start Material to process

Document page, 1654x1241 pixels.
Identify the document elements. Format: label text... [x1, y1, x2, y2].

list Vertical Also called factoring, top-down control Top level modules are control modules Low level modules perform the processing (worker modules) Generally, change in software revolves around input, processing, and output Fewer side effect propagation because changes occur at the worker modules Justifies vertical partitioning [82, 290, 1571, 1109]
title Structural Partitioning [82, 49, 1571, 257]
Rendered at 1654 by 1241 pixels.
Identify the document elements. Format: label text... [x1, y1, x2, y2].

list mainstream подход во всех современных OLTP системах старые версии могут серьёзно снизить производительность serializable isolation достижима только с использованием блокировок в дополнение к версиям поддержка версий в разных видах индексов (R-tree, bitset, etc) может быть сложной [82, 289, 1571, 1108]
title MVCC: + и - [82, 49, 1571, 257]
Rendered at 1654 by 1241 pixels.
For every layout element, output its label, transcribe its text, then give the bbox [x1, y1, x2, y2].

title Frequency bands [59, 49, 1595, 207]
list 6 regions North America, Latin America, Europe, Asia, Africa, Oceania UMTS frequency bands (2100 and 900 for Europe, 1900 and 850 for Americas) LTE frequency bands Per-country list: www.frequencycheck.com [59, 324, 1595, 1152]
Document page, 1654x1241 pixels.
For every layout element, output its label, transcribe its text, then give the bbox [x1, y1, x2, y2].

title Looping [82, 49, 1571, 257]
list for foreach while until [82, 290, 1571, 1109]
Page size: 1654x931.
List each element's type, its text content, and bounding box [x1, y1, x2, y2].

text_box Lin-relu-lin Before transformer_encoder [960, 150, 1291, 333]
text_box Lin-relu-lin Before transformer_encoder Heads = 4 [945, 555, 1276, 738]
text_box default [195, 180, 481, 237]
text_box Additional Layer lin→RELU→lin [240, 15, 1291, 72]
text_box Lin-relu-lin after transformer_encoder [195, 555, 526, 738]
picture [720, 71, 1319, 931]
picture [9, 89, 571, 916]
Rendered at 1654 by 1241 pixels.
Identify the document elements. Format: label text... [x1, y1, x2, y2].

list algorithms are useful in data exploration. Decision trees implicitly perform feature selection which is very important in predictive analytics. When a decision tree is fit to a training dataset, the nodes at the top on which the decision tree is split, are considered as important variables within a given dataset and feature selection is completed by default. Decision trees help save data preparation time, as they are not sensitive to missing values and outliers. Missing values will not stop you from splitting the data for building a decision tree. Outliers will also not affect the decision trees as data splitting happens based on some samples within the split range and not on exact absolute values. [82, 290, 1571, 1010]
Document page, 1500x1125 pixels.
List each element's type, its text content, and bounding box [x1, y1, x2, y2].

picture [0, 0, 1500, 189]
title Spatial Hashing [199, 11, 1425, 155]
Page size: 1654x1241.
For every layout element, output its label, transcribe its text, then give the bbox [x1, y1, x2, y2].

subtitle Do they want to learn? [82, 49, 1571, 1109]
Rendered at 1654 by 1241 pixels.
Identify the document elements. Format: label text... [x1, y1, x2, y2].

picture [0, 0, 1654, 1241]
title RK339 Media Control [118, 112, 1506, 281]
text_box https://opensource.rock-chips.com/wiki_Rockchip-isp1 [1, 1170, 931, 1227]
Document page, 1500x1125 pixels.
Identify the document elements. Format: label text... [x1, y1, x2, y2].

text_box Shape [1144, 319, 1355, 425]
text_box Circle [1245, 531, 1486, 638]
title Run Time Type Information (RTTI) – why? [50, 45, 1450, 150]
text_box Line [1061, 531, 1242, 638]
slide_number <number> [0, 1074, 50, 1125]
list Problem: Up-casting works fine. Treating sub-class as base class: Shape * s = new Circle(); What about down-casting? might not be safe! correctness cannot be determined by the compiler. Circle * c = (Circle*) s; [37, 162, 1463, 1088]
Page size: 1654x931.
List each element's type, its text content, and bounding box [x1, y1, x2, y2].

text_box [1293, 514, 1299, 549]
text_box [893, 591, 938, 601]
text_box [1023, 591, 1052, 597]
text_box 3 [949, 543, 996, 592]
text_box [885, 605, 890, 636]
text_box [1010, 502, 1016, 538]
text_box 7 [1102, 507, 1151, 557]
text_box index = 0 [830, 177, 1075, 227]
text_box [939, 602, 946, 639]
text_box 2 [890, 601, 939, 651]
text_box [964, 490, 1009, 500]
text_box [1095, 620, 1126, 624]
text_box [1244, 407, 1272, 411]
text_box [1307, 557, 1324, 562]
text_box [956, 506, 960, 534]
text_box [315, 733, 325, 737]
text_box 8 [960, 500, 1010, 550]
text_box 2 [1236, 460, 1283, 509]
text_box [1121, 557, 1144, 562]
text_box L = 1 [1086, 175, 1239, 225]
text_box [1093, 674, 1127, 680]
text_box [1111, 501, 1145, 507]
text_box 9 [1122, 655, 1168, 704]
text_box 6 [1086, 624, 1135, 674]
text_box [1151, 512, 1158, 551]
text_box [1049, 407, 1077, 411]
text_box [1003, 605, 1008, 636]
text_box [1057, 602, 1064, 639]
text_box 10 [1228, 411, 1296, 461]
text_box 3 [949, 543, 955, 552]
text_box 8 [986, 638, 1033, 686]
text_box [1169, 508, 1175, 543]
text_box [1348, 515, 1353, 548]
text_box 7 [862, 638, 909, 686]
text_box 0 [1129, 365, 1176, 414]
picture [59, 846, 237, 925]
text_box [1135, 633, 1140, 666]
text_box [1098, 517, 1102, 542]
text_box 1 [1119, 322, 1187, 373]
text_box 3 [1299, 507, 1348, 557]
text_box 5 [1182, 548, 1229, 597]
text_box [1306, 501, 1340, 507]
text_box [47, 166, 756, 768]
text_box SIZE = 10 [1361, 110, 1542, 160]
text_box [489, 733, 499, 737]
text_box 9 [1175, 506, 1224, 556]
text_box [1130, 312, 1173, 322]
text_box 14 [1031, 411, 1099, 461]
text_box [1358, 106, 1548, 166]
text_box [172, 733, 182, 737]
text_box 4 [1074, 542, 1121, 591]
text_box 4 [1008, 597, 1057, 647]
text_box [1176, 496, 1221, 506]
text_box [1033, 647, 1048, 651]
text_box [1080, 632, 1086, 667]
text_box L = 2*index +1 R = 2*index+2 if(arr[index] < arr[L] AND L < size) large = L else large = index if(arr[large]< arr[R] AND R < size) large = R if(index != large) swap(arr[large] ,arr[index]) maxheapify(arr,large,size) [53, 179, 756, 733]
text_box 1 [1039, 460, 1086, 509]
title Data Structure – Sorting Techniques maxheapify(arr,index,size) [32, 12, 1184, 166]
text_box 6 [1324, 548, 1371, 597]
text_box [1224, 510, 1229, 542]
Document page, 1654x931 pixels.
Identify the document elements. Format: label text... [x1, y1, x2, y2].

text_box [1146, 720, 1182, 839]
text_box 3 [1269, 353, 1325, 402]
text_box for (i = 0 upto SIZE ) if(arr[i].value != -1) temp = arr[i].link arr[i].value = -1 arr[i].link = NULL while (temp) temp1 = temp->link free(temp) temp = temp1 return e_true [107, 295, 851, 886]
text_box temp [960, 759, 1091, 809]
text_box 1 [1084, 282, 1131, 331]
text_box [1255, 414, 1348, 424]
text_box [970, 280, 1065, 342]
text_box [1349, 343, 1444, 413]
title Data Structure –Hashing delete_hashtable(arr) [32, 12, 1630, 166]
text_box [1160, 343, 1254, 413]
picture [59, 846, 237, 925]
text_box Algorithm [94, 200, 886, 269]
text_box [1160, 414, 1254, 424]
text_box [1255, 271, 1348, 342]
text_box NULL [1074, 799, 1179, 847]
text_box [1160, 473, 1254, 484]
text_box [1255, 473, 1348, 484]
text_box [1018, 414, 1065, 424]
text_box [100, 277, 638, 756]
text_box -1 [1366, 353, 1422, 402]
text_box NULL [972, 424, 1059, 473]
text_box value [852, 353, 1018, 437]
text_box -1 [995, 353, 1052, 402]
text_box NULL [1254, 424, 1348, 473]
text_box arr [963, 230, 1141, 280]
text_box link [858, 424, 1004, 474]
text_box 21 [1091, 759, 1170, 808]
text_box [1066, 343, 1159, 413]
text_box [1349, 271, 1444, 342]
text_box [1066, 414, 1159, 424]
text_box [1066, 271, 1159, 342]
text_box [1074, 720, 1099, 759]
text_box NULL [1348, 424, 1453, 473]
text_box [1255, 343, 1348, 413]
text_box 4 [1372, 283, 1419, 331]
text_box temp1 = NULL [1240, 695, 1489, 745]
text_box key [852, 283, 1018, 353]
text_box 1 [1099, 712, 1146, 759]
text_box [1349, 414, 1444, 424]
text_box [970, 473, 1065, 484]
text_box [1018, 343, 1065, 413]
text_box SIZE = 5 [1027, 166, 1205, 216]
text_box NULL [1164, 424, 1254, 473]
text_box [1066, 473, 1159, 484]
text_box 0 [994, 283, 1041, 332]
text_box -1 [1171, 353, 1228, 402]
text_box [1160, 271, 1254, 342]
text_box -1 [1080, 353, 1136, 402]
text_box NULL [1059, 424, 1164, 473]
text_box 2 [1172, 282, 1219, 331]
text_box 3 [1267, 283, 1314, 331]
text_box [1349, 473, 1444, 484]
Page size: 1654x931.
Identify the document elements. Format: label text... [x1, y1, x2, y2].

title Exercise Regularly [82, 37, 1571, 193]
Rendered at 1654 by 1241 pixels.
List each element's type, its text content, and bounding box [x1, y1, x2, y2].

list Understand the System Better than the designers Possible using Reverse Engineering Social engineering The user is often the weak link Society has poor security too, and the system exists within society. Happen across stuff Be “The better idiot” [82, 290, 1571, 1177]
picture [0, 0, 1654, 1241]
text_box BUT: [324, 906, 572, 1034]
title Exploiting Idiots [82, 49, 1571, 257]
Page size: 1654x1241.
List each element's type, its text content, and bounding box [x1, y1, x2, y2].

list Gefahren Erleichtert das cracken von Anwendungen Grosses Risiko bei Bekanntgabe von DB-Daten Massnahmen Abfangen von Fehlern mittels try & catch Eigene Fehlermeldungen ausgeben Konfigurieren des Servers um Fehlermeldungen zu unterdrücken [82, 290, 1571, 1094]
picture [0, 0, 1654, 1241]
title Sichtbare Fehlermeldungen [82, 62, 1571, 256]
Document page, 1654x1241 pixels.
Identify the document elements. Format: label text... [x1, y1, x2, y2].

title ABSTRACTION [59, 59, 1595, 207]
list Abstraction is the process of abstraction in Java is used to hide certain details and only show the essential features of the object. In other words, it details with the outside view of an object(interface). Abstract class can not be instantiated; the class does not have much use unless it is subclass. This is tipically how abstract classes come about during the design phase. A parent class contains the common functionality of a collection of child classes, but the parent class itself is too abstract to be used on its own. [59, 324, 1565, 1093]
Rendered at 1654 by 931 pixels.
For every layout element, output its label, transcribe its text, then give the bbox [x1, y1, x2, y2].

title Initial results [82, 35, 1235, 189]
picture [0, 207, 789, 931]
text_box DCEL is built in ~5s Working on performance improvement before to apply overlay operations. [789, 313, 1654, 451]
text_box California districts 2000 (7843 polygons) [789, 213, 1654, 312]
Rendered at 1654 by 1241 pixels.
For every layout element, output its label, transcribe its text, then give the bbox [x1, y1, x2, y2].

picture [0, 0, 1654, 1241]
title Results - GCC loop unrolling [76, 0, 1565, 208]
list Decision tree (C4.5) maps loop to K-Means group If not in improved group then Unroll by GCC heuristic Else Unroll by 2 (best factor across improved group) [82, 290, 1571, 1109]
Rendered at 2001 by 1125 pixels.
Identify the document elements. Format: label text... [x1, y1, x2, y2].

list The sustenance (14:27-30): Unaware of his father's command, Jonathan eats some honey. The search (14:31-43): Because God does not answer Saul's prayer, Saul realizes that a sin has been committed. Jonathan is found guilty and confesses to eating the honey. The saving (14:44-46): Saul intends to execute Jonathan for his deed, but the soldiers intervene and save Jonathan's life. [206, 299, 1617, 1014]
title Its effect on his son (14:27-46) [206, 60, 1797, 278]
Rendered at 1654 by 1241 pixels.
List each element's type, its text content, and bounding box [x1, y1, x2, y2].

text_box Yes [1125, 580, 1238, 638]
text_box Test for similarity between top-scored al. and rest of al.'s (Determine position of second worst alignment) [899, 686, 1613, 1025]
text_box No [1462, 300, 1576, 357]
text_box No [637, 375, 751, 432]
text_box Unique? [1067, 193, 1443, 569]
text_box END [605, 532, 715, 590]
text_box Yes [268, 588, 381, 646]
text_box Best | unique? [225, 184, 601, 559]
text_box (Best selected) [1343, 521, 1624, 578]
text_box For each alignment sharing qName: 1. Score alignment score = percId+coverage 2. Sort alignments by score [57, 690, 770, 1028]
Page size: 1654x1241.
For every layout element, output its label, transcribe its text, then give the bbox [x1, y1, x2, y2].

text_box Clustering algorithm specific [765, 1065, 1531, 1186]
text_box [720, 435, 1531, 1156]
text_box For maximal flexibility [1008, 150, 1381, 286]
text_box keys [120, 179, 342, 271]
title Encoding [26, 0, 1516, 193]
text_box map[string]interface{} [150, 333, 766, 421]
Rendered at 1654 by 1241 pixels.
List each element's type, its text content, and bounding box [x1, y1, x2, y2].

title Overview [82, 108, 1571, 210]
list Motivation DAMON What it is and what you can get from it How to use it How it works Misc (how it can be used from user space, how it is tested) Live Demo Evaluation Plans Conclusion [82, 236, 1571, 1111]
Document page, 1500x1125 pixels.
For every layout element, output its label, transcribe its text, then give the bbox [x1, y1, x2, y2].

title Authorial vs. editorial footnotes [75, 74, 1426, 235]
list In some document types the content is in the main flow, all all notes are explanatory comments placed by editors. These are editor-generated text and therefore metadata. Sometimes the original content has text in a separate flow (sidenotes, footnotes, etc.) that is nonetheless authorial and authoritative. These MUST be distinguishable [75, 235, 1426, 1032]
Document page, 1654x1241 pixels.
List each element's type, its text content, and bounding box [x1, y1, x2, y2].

end Material to process

§ **Task instructions**
Copy the records verbatim from the start through the line containing "title Structural Partitioning", including that line.

§ **Finished answer**
Document page, 1654x1241 pixels.
Identify the document elements. Format: label text... [x1, y1, x2, y2].

list Vertical Also called factoring, top-down control Top level modules are control modules Low level modules perform the processing (worker modules) Generally, change in software revolves around input, processing, and output Fewer side effect propagation because changes occur at the worker modules Justifies vertical partitioning [82, 290, 1571, 1109]
title Structural Partitioning [82, 49, 1571, 257]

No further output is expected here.